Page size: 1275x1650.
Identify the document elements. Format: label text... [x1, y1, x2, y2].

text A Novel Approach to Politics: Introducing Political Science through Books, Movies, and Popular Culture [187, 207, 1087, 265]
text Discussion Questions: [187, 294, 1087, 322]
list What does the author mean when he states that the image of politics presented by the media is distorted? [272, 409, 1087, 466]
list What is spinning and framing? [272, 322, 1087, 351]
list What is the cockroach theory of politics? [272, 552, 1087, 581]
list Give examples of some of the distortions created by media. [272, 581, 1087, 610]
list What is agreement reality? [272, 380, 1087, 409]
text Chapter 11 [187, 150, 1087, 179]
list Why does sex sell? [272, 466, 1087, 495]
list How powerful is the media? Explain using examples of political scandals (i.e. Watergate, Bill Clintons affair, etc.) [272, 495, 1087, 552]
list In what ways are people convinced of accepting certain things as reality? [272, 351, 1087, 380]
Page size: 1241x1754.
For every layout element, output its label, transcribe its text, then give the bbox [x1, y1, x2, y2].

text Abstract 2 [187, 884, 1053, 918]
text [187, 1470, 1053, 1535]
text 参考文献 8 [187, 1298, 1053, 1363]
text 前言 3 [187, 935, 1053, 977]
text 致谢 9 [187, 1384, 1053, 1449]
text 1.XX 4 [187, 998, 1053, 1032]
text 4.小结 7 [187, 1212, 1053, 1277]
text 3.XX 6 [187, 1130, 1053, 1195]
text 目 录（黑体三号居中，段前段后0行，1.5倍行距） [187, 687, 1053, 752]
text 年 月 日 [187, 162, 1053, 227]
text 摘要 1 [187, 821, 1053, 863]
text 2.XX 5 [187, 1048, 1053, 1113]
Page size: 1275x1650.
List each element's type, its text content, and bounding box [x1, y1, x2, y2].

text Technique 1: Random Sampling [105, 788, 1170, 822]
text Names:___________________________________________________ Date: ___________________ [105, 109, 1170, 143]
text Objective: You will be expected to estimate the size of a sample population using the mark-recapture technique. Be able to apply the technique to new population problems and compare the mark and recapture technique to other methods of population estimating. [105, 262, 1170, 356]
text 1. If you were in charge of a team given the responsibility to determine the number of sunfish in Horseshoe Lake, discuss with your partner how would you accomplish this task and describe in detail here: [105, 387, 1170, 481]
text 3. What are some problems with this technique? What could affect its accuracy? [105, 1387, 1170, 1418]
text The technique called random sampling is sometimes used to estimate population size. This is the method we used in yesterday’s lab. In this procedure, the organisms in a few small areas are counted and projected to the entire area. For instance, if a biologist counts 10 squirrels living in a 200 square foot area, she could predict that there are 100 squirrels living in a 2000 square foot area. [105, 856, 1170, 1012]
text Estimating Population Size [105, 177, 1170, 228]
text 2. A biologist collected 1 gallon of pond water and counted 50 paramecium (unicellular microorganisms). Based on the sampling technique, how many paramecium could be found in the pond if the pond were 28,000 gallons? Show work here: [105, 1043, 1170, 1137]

What you need to do
Copy out the entries in full, exactly as they appear.

Task answer
Page size: 1275x1650.
Identify the document elements. Format: label text... [x1, y1, x2, y2].

text A Novel Approach to Politics: Introducing Political Science through Books, Movies, and Popular Culture [187, 207, 1087, 265]
text Discussion Questions: [187, 294, 1087, 322]
list What does the author mean when he states that the image of politics presented by the media is distorted? [272, 409, 1087, 466]
list What is spinning and framing? [272, 322, 1087, 351]
list What is the cockroach theory of politics? [272, 552, 1087, 581]
list Give examples of some of the distortions created by media. [272, 581, 1087, 610]
list What is agreement reality? [272, 380, 1087, 409]
text Chapter 11 [187, 150, 1087, 179]
list Why does sex sell? [272, 466, 1087, 495]
list How powerful is the media? Explain using examples of political scandals (i.e. Watergate, Bill Clintons affair, etc.) [272, 495, 1087, 552]
list In what ways are people convinced of accepting certain things as reality? [272, 351, 1087, 380]
Page size: 1241x1754.
For every layout element, output its label, transcribe its text, then give the bbox [x1, y1, x2, y2].

text Abstract 2 [187, 884, 1053, 918]
text [187, 1470, 1053, 1535]
text 参考文献 8 [187, 1298, 1053, 1363]
text 前言 3 [187, 935, 1053, 977]
text 致谢 9 [187, 1384, 1053, 1449]
text 1.XX 4 [187, 998, 1053, 1032]
text 4.小结 7 [187, 1212, 1053, 1277]
text 3.XX 6 [187, 1130, 1053, 1195]
text 目 录（黑体三号居中，段前段后0行，1.5倍行距） [187, 687, 1053, 752]
text 年 月 日 [187, 162, 1053, 227]
text 摘要 1 [187, 821, 1053, 863]
text 2.XX 5 [187, 1048, 1053, 1113]
Page size: 1275x1650.
List each element's type, its text content, and bounding box [x1, y1, x2, y2].

text Technique 1: Random Sampling [105, 788, 1170, 822]
text Names:___________________________________________________ Date: ___________________ [105, 109, 1170, 143]
text Objective: You will be expected to estimate the size of a sample population using the mark-recapture technique. Be able to apply the technique to new population problems and compare the mark and recapture technique to other methods of population estimating. [105, 262, 1170, 356]
text 1. If you were in charge of a team given the responsibility to determine the number of sunfish in Horseshoe Lake, discuss with your partner how would you accomplish this task and describe in detail here: [105, 387, 1170, 481]
text 3. What are some problems with this technique? What could affect its accuracy? [105, 1387, 1170, 1418]
text The technique called random sampling is sometimes used to estimate population size. This is the method we used in yesterday’s lab. In this procedure, the organisms in a few small areas are counted and projected to the entire area. For instance, if a biologist counts 10 squirrels living in a 200 square foot area, she could predict that there are 100 squirrels living in a 2000 square foot area. [105, 856, 1170, 1012]
text Estimating Population Size [105, 177, 1170, 228]
text 2. A biologist collected 1 gallon of pond water and counted 50 paramecium (unicellular microorganisms). Based on the sampling technique, how many paramecium could be found in the pond if the pond were 28,000 gallons? Show work here: [105, 1043, 1170, 1137]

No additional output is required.